:: What you are asked to do ::
Please copy the entries below word for word, leaving out any image.

BEGIN

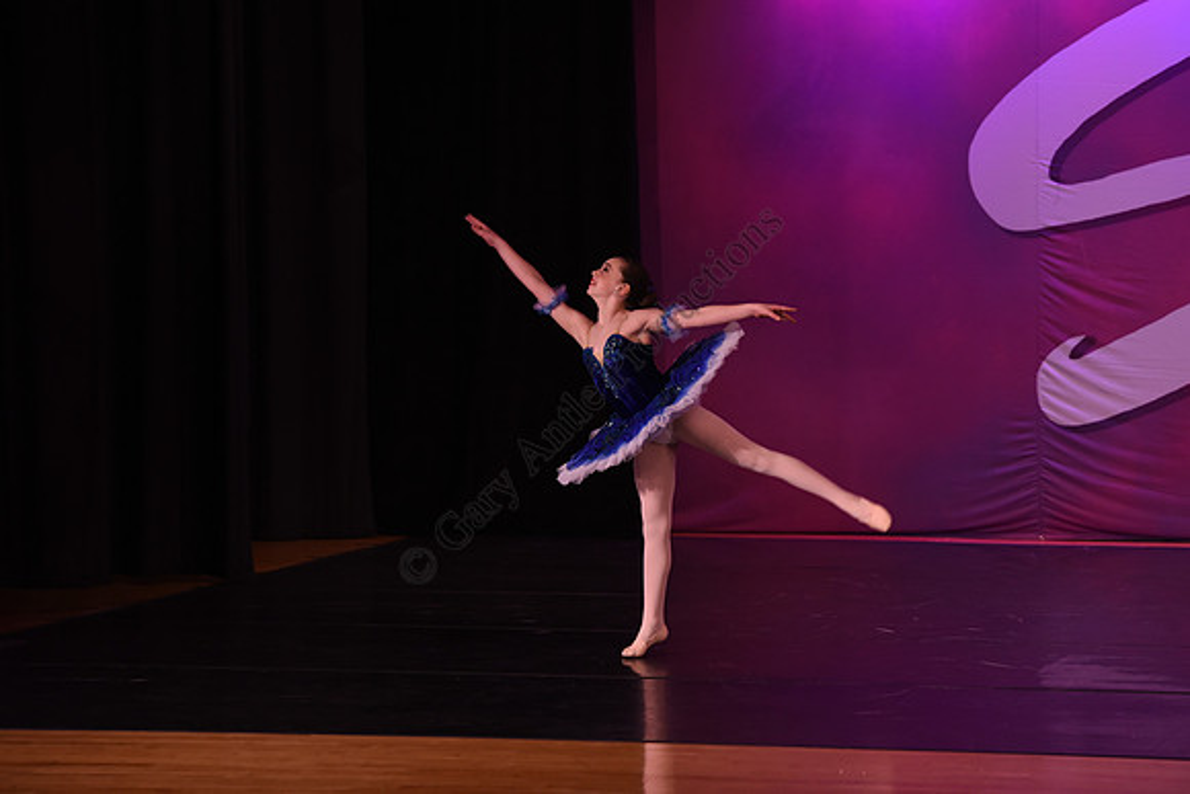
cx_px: 595
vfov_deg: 9.8
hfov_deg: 14.7
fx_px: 4629
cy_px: 397
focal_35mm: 140
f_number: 5
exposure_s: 1/320
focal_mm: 140
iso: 2000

END

:: Exercise solution ::
cx_px: 595
vfov_deg: 9.8
hfov_deg: 14.7
fx_px: 4629
cy_px: 397
focal_35mm: 140
f_number: 5
exposure_s: 1/320
focal_mm: 140
iso: 2000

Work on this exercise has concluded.